**What the task asks**
Copy everything from the start of the items down through the line containing "Sous les projecteurs", including that line, and leave the pictures out.
── Dataset records ──
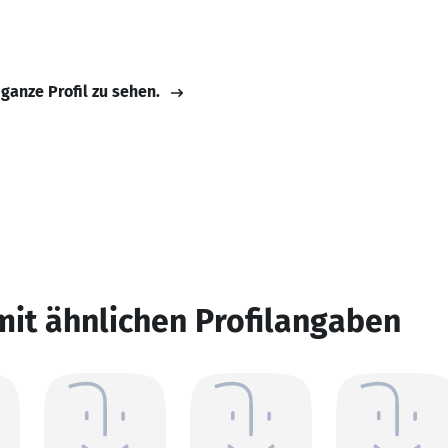
 ganze Profil zu sehen.
mit ähnlichen Profilangaben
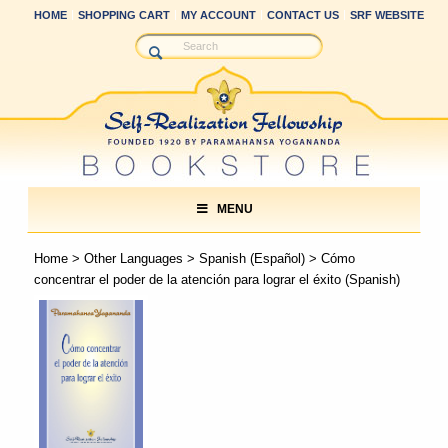
HOME
SHOPPING CART
MY ACCOUNT
CONTACT US
SRF WEBSITE
MENU
Home
>
Other Languages
>
Spanish (Español)
> Cómo
concentrar el poder de la atención para lograr el éxito (Spanish)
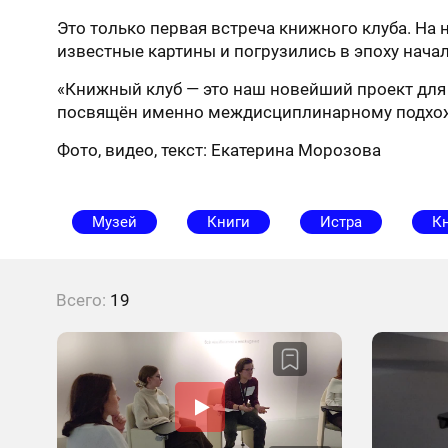
Это только первая встреча книжного клуба. На
известные картины и погрузились в эпоху нача
«Книжный клуб — это наш новейший проект для
посвящён именно междисциплинарному подхожу 
Фото, видео, текст: Екатерина Морозова
Музей
Книги
Истра
К
Всего:
19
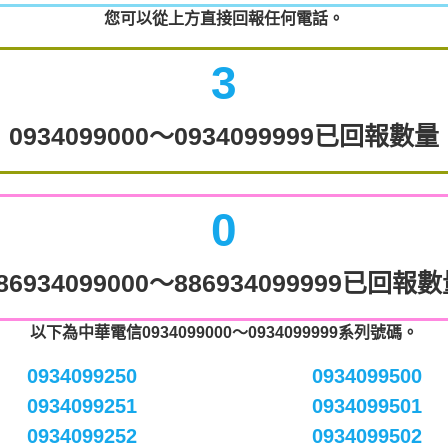
您可以從上方直接回報任何電話。
3
0934099000～0934099999已回報數量
0
86934099000～886934099999已回報
以下為中華電信0934099000～0934099999系列號碼。
0934099250
0934099500
0934099251
0934099501
0934099252
0934099502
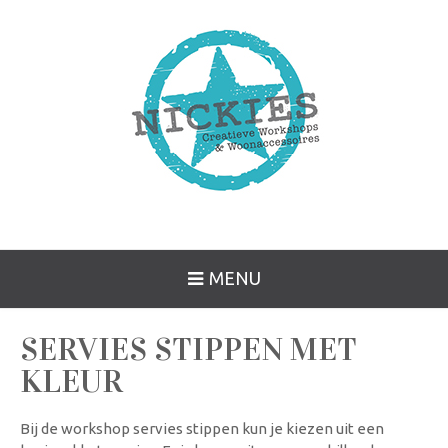
MENU
SERVIES STIPPEN MET
KLEUR
Bij de workshop servies stippen kun je kiezen uit een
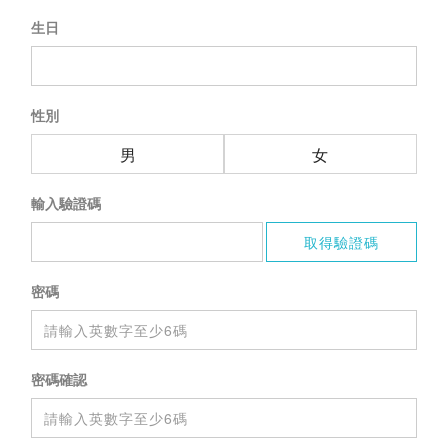
生日
性別
男
女
輸入驗證碼
密碼
密碼確認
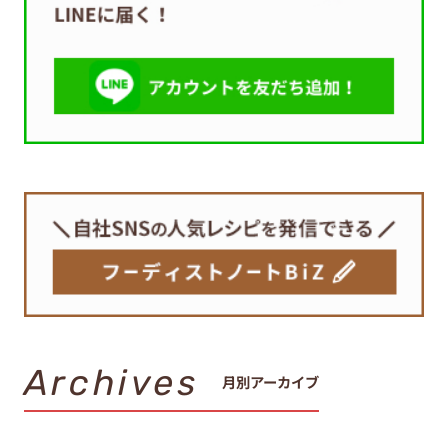
Archives
月別アーカイブ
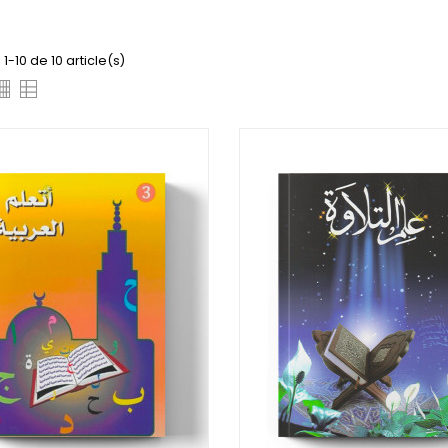
1-10 de 10 article(s)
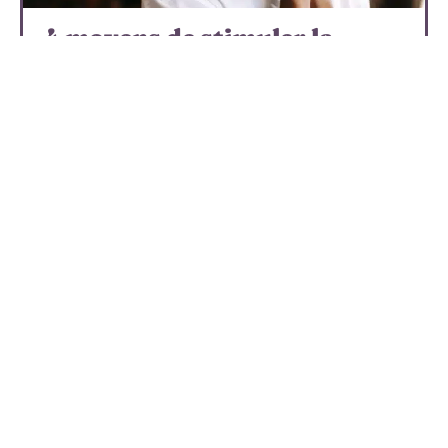
4 moyens de stimuler la
production de collagène
Dès l'âge de 25 ans, les premiers signes visibles du
vieillissement apparaissent à la surface de la peau. Tout
d'abord, des ridules apparaissent et,
…
En savoir plus
Recherche
Sous les projecteurs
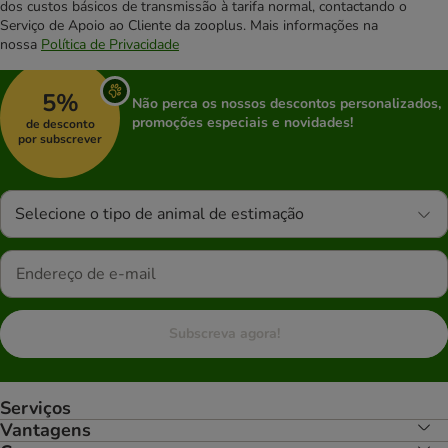
dos custos básicos de transmissão à tarifa normal, contactando o
Serviço de Apoio ao Cliente da zooplus. Mais informações na
nossa
Política de Privacidade
5%
Não perca os nossos descontos personalizados,
promoções especiais e novidades!
de desconto
por subscrever
Selecione o tipo de animal de estimação
Subscreva agora!
Serviços
Vantagens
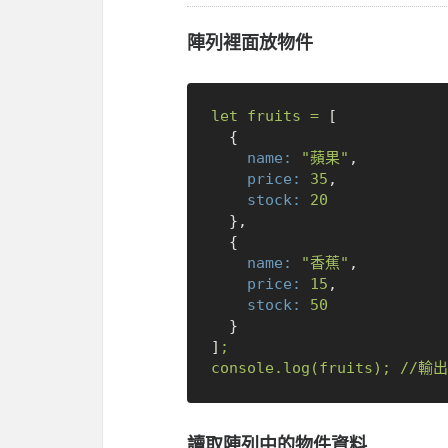
陣列裡面放物件
let
fruits
=
 [

  {

name:
"蘋果"
,

price:
35
,

stock:
20
  },

  {

name:
"香蕉"
,

price:
15
,

stock:
50
  }

]
;
console.log(fruits);
//輸出
讀取陣列中的物件資料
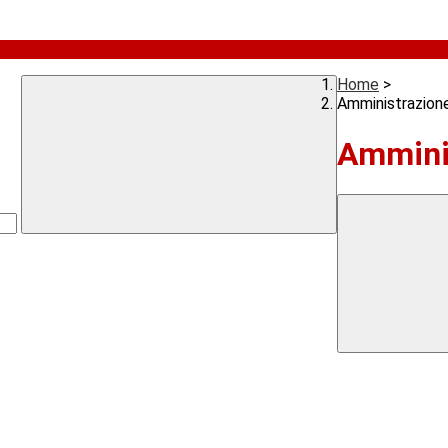
Home
>
Amministrazion
Ammini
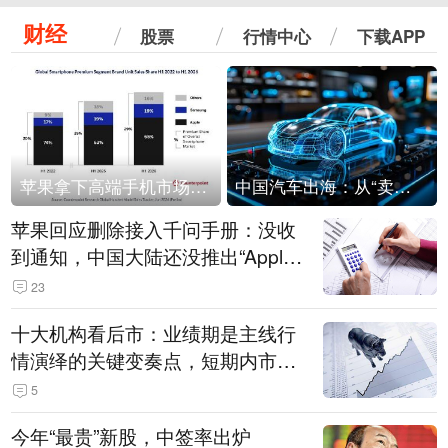
财经
股票
行情中心
下载APP
苹果拿下高端手机市场65%的份额：iPhone 17系列功不可没
中国汽车出海：从“卖出去”到“走进去”
苹果回应删除接入千问手册：没收
到通知，中国大陆还没推出“Apple
智能使用千问”功能
23
十大机构看后市：业绩期是主线行
情演绎的关键变奏点，短期内市场
或继续反弹，关注三条业绩主线
5
今年“最贵”新股，中签率出炉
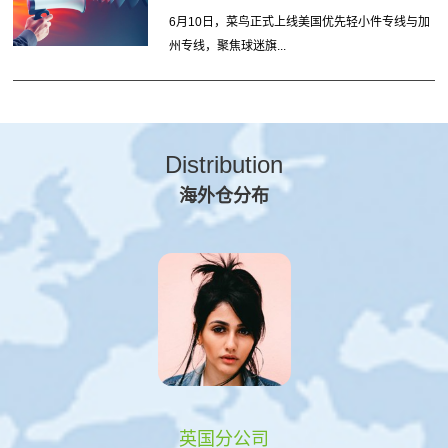
6月10日，菜鸟正式上线美国优先轻小件专线与加
州专线，聚焦球迷旗...
Distribution
海外仓分布
英国分公司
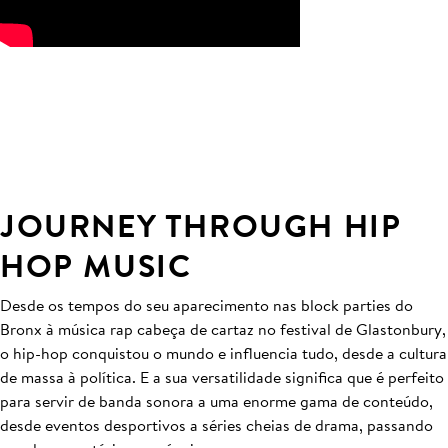
JOURNEY THROUGH HIP
HOP MUSIC
Desde os tempos do seu aparecimento nas block parties do
Bronx à música rap cabeça de cartaz no festival de Glastonbury,
o hip-hop conquistou o mundo e influencia tudo, desde a cultura
de massa à política. E a sua versatilidade significa que é perfeito
para servir de banda sonora a uma enorme gama de conteúdo,
desde eventos desportivos a séries cheias de drama, passando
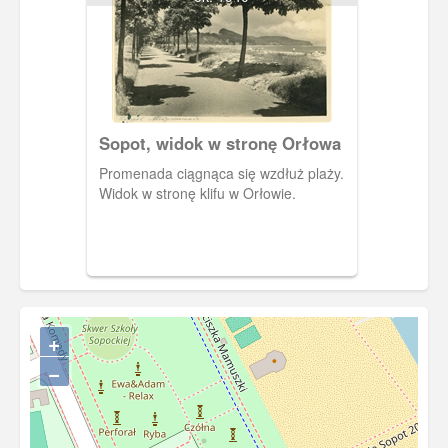
Sopot, widok w stronę Orłowa
Promenada ciągnąca się wzdłuż plaży.
Widok w stronę klifu w Orłowie.
+
−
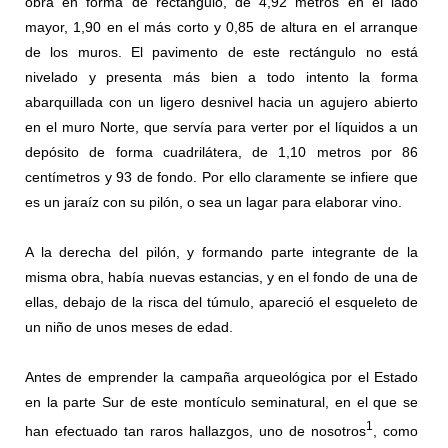
obra en forma de rectángulo, de 4,92 metros en el lado
mayor, 1,90 en el más corto y 0,85 de altura en el arranque
de los muros. El pavimento de este rectángulo no está
nivelado y presenta más bien a todo intento la forma
abarquillada con un ligero desnivel hacia un agujero abierto
en el muro Norte, que servía para verter por el líquidos a un
depósito de forma cuadrilátera, de 1,10 metros por 86
centímetros y 93 de fondo. Por ello claramente se infiere que
es un jaraíz con su pilón, o sea un lagar para elaborar vino.
A la derecha del pilón, y formando parte integrante de la
misma obra, había nuevas estancias, y en el fondo de una de
ellas, debajo de la risca del túmulo, apareció el esqueleto de
un niño de unos meses de edad.
Antes de emprender la campaña arqueológica por el Estado
en la parte Sur de este montículo seminatural, en el que se
1
han efectuado tan raros hallazgos, uno de nosotros
, como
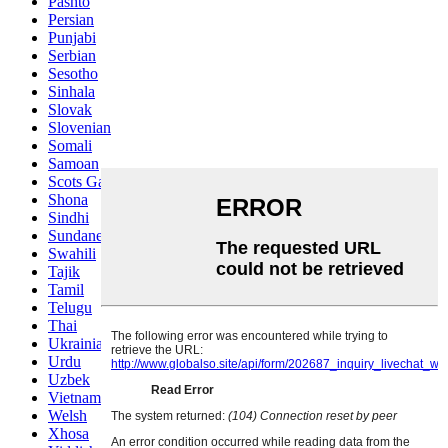
Pashto
Persian
Punjabi
Serbian
Sesotho
Sinhala
Slovak
Slovenian
Somali
Samoan
Scots Gaelic
Shona
Sindhi
Sundanese
Swahili
Tajik
Tamil
Telugu
Thai
Ukrainian
Urdu
Uzbek
Vietnamese
Welsh
Xhosa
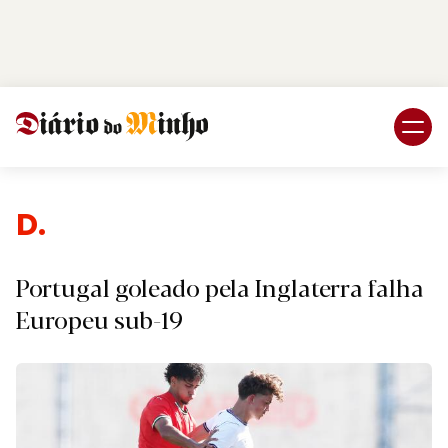
Login
Subscreva DM
Desp
Portugal goleado pela Inglaterra falha
Europeu sub-19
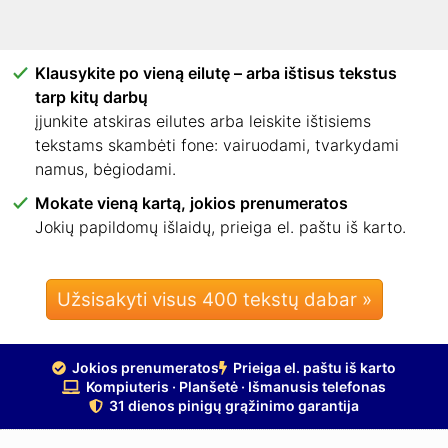
išmaniajame telefone. Jokių programėlių, jokio
diegimo.
Klausykite po vieną eilutę – arba ištisus tekstus
tarp kitų darbų
įjunkite atskiras eilutes arba leiskite ištisiems
tekstams skambėti fone: vairuodami, tvarkydami
namus, bėgiodami.
Mokate vieną kartą, jokios prenumeratos
Jokių papildomų išlaidų, prieiga el. paštu iš karto.
Užsisakyti visus 400 tekstų dabar »
Jokios prenumeratos
Prieiga el. paštu iš karto
Kompiuteris · Planšetė · Išmanusis telefonas
31 dienos pinigų grąžinimo garantija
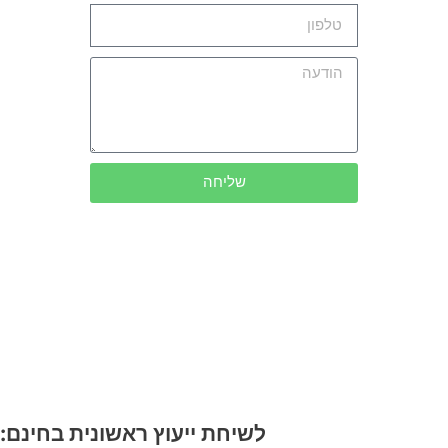
שליחה
לשיחת ייעוץ ראשונית בחינם:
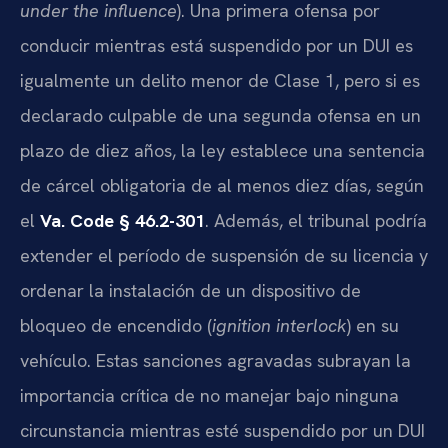
under the influence
). Una primera ofensa por
conducir mientras está suspendido por un DUI es
igualmente un delito menor de Clase 1, pero si es
declarado culpable de una segunda ofensa en un
plazo de diez años, la ley establece una sentencia
de cárcel obligatoria de al menos diez días, según
el
Va. Code § 46.2-301
. Además, el tribunal podría
extender el período de suspensión de su licencia y
ordenar la instalación de un dispositivo de
bloqueo de encendido (
ignition interlock
) en su
vehículo. Estas sanciones agravadas subrayan la
importancia crítica de no manejar bajo ninguna
circunstancia mientras esté suspendido por un DUI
───
**Written answer**
 ganze Profil zu sehen.
mit ähnlichen Profilangaben
HOME
SHOPPING CART
MY ACCOUNT
CONTACT US
SRF WEBSITE
MENU
Home
>
Other Languages
>
Spanish (Español)
> Cómo
concentrar el poder de la atención para lograr el éxito (Spanish)
Это только первая встреча книжного клуба. На
известные картины и погрузились в эпоху нача
«Книжный клуб — это наш новейший проект для
посвящён именно междисциплинарному подхожу 
Фото, видео, текст: Екатерина Морозова
Музей
Книги
Истра
К
Всего:
19
您可以從上方直接回報任何電話。
3
0934099000～0934099999已回報數量
0
86934099000～886934099999已回報
以下為中華電信0934099000～0934099999系列號碼。
0934099250
0934099500
0934099251
0934099501
0934099252
0934099502
MENU
SERVIES STIPPEN MET
KLEUR
Bij de workshop servies stippen kun je kiezen uit een
生日
性別
男
女
輸入驗證碼
密碼
密碼確認
Archives
月別アーカイブ
1-10 de 10 article(s)
4 moyens de stimuler la
production de collagène
Dès l'âge de 25 ans, les premiers signes visibles du
vieillissement apparaissent à la surface de la peau. Tout
d'abord, des ridules apparaissent et,
…
En savoir plus
Recherche
Sous les projecteurs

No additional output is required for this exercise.